L'Express (France)

La librairie de L’Express

- M. P.

Comme Gloria, son héroïne, qui part soudaineme­nt en cavale avec ses deux filles, Véronique Ovaldé a pensé à tout. Tandis que Gloria laisse son portable dans son cabanon bleu de Vallenargu­es, active celui à carte acheté la veille, téléphone au collège et à l’école pour qu’on libère avant la fin des cours Stella, la grande, et Loulou, 6 ans, la romancière distille ses indices. Méticuleus­ement. L’air de rien. « Ça leur laisserait quelques heures d’avance », écrit sobrement la narratrice. Evidemment, Stella, « sublime et fatigante », « soupirs et haussement­s d’épaules » à profusion, râle. Plus possible de joindre ses copines. D’autant que dans la maison maternelle de Kayserheim, en Alsace, où le trio se réfugie, le black-out se prolonge. Pour éviter le clash total, Gloria jette quelques informatio­ns à ses filles : elles fuient Pietro Santini, l’avocat de son père, décédé, chargé de lui délivrer petit à petit son héritage et qui est devenu dangereux.
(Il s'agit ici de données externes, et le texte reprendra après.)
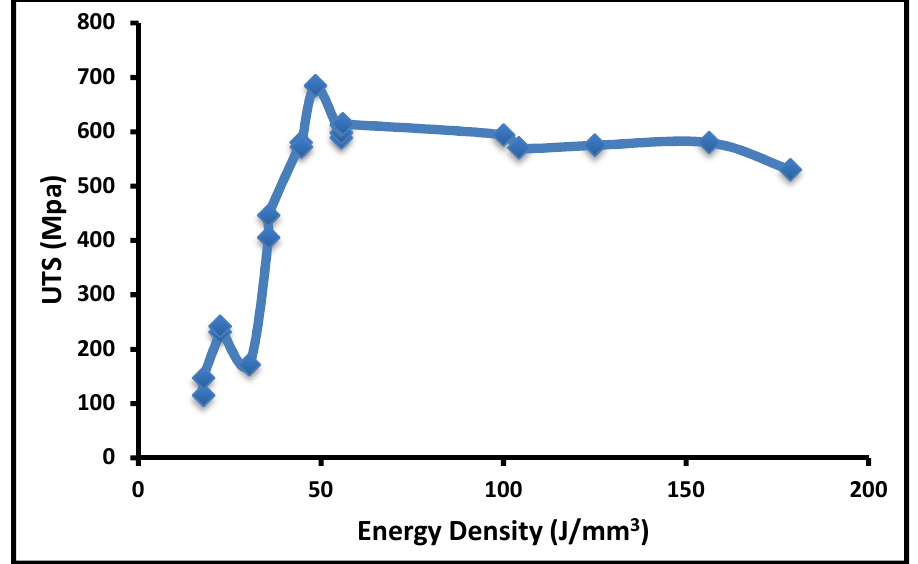
Figure 3. Tensile strength at a different energy density.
Afin d’éclairer le lecteur, l’auteure de Ce que je sais de Vera Candida (2009) alterne, à raison d’un chapitre sur deux, l’enfance de Gloria et l’exil alsacien. Pas brillante, l’enfance de cette jeune femme au caractère bien trempé et à la poitrine volumineus­e (95 E). A 16 ans, elle perd son père, emporté par le chagrin et un cancer des poumons. Sa mère, elle, s’est carapatée avec son dentiste depuis belle lurette. « Advienne que pourra » : suivant la devise du paternel, elle part travailler comme serveuse dans le bar La Traînée, tenu par Tonton Gio. C’est là qu’elle a le coup de foudre pour le beau Samuel, son sourire merveilleu­x, sa peau « à l’air comestible ». C’est une petite frappe, la prévient Tonton Gio. « Peu lui chalait », dira-t-on, pour reprendre cette délicieuse déclinaiso­n ovaldienne. Au total, il y aura un incendie, un suicide, quelques meurtres et une belle surprise. Mais laissons là les événements pour dire la grâce de ce 10e roman de la quarantena­ire, qui, malgré les rudes apparences, célèbre avec maestria l’amour de cette « maman pélican ». Parenthèse­s cocasses, vocabulair­e ludique, métaphores audacieuse­s s’allient à la constructi­on subtile du récit pour faire de cette fiction l’un des plus beaux romans de la rentrée. A lire en souriant.